Olsen then returned to the Lights and made his professional debut on September 29, 2018, starting against OKC Energy, and he also started the remaining three games of the season. In those four games Olsen chalked up 18 saves, including seven against conference leading Phoenix and six against his former club, Sacramento.

In 2019, Olsen continued as the starting goalkeeper for the Lights, appearing in all 31 matches. Dubbed “The Mayor of Cashman [Field]” by the local press, he accumulated nine clean sheets and 93 saves during the season, as well as one assist and two penalty saves. Olsen was named by the USL Championship as the Las Vegas Lights Mid-Season MVP, and nominated on multiple occasions for USL Championship Save of the Week.

For the COVID-truncated 2020 season, the Lights found themselves starting late in group play, which forced the team during one stretch to play eight games in a 24-day period and required frequent personnel changes. Olsen appeared in six games, notching 19 saves and one PK save, and garnering a USL Man of the Match honor.
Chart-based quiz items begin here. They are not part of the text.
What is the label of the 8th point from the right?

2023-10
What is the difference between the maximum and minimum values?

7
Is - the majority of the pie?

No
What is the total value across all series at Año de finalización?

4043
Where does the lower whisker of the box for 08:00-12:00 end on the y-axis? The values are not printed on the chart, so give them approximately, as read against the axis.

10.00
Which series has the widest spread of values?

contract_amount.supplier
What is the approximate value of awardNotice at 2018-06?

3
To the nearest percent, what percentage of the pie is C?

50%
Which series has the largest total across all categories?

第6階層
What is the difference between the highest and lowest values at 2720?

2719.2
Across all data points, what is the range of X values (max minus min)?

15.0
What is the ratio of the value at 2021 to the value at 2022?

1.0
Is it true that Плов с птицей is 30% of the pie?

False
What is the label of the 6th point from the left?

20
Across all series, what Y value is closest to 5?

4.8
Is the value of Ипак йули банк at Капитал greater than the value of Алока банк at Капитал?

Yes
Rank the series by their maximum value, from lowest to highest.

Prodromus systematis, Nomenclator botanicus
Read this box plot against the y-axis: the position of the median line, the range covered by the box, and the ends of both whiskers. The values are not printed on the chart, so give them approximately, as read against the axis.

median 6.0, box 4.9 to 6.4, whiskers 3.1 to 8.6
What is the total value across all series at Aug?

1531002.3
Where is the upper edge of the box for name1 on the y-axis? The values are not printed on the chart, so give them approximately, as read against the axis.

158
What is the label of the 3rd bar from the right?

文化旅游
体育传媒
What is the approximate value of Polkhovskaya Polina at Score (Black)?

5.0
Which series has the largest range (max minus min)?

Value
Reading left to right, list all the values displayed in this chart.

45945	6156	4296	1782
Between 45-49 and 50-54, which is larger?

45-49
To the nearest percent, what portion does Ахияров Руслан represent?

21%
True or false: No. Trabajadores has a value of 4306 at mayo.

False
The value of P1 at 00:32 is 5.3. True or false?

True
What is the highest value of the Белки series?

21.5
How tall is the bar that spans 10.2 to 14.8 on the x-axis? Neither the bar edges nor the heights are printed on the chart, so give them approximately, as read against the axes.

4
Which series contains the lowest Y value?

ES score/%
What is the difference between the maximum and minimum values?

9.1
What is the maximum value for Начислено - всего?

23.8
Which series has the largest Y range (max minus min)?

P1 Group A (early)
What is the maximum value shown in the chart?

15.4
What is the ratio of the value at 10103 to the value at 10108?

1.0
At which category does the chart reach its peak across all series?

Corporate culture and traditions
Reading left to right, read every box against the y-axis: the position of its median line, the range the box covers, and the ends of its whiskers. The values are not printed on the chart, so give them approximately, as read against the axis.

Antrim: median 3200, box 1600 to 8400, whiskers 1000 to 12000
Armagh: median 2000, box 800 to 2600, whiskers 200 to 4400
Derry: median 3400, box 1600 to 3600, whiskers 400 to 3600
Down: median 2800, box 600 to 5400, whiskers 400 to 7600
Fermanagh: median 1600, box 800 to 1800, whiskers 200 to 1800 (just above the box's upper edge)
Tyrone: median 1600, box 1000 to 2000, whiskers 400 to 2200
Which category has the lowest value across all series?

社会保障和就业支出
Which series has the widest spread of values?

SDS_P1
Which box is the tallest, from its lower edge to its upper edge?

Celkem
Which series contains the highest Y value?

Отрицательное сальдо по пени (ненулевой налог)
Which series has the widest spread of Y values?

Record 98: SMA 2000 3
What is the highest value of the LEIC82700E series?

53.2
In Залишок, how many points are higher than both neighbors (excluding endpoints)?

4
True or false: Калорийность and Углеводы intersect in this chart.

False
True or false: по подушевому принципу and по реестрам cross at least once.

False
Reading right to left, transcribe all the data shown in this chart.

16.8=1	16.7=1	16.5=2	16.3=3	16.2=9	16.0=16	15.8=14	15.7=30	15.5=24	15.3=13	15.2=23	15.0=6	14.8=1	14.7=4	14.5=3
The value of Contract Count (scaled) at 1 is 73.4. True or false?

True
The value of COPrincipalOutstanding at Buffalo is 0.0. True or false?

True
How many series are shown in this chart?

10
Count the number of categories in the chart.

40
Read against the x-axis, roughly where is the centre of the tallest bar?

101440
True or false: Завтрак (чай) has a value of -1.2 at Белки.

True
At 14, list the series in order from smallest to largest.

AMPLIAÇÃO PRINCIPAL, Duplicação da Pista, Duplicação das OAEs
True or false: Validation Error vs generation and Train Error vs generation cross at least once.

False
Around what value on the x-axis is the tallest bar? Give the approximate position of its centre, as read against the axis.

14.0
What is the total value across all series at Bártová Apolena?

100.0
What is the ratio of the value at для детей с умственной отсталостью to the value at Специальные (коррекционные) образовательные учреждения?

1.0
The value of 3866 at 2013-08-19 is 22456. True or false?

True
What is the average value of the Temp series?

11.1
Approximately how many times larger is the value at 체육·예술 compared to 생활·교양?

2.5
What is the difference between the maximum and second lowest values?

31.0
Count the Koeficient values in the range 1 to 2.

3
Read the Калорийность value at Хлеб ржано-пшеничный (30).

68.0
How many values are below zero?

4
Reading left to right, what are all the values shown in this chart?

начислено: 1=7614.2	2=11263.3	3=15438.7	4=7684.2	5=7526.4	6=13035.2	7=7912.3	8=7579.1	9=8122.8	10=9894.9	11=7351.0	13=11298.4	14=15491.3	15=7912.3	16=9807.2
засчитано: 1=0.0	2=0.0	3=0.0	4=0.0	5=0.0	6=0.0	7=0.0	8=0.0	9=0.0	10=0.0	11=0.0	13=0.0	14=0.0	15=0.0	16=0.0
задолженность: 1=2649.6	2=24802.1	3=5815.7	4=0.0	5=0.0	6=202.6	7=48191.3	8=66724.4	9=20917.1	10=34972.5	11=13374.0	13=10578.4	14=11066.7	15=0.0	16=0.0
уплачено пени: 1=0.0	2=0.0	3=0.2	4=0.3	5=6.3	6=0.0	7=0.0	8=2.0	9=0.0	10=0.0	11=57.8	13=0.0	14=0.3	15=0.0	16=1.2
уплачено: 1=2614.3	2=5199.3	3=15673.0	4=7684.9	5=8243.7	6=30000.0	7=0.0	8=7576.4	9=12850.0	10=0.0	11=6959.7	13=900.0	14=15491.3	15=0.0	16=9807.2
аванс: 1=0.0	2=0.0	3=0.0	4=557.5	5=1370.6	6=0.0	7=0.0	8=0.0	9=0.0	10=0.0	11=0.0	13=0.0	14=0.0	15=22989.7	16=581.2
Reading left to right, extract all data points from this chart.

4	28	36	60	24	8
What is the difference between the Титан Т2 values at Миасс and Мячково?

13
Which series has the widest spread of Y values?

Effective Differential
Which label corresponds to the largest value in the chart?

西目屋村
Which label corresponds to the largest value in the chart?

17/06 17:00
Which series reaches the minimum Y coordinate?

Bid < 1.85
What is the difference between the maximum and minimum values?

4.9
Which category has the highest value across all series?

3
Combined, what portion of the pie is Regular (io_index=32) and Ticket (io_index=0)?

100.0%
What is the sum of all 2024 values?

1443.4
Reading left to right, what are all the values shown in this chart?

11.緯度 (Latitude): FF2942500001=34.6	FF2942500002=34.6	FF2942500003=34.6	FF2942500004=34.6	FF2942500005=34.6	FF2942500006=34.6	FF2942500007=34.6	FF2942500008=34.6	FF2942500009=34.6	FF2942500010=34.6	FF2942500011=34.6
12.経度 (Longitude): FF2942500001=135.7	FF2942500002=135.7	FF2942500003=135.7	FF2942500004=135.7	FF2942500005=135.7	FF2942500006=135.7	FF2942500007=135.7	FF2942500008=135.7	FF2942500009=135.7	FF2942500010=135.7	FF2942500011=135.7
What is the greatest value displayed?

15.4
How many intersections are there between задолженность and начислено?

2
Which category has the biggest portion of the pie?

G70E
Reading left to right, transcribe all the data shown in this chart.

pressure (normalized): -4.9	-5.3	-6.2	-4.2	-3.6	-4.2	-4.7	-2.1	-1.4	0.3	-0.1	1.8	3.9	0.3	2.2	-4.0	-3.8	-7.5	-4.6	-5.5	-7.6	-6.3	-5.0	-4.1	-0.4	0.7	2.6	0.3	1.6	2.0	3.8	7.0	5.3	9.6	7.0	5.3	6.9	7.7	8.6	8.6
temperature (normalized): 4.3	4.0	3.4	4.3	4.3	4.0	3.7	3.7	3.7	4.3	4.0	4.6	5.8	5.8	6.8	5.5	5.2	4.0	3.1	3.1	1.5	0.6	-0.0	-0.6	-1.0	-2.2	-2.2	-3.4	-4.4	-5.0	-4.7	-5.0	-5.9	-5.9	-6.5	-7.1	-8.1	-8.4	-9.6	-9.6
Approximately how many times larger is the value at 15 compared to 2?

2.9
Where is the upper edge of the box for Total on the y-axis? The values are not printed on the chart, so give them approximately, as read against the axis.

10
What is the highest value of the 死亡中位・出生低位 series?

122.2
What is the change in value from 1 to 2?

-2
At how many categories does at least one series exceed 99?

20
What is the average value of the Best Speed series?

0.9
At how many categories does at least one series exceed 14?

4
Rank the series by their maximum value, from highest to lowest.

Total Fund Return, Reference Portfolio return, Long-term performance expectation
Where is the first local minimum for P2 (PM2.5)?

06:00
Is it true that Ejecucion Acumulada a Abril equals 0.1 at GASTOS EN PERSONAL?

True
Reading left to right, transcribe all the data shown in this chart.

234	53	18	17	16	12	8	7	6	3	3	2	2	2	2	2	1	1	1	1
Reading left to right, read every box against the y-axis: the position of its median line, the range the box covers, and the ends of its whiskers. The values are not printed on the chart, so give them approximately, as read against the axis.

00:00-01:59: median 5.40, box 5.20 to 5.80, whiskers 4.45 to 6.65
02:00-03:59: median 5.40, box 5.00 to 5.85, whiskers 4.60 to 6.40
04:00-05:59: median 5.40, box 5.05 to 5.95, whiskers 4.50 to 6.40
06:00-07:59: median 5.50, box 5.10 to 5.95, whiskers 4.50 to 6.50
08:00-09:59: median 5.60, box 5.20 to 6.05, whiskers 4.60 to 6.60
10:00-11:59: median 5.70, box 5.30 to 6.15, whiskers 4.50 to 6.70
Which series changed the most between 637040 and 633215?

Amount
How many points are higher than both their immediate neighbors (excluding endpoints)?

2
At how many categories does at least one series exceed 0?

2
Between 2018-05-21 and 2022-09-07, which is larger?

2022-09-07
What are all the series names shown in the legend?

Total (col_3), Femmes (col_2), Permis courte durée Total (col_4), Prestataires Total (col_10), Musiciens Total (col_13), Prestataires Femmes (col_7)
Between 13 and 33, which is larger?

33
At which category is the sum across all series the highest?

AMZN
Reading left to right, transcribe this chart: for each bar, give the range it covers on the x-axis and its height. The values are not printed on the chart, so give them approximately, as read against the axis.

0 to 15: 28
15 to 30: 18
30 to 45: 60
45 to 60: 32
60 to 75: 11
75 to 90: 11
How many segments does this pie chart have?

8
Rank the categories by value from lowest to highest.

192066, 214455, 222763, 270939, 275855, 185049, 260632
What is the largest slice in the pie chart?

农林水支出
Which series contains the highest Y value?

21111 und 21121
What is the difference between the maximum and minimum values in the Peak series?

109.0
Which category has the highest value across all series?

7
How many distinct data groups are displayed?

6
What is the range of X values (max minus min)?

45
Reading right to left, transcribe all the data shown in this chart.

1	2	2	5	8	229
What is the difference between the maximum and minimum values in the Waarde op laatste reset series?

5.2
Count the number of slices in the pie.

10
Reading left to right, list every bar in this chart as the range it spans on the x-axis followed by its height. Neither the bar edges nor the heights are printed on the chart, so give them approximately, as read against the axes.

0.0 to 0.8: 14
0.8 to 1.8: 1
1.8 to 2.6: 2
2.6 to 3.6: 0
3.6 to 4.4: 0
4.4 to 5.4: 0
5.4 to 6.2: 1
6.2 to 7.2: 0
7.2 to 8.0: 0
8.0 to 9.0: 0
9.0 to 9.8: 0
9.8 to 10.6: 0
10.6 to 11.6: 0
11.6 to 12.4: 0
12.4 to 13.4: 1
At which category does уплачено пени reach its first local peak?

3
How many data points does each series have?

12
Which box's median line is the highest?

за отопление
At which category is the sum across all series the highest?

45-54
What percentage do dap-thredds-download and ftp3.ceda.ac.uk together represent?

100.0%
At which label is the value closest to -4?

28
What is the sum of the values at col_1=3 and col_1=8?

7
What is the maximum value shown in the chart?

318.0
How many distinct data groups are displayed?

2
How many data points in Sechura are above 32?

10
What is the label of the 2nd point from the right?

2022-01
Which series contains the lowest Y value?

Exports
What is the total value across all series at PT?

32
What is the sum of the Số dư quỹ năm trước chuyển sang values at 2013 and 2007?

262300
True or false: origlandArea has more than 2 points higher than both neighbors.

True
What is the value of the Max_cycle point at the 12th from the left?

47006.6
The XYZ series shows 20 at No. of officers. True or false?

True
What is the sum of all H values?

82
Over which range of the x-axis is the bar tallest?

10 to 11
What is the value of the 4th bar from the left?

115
On April 20, 2021, Olsen signed with Finnish Ykkönen side FF Jaro. Despite being sidelined for 10 games due to an on field collision, Olsen made a successful return to shepherd FF Jaro through the playoffs and notched 7 clean sheets in just 17 games, including a 1–0 victory of over league winners VPS in the final game of the season.

Olsen signed with USL League One expansion club Northern Colorado Hailstorm on January 20, 2022. Following the 2022 season, Northern Colorado declined his contract option.

===International career===
In the spring of 2015, Olsen was selected for training in England with the U.S. Under-20 side and for the U-20 International Friendlies. He made one appearance against the Tottenham Hotspurs under-21's. Then Olsen was named to the U.S. Under-20 side for the 2015 FIFA U-20 World Cup in New Zealand, as a backup to Zack Steffen.

==Personal life==

Olsen comes from a large extended family, including two sisters and one brother, and 32 first cousins. These include four cousins who played Division 1 college soccer and one, Mike Zaher, who played professionally.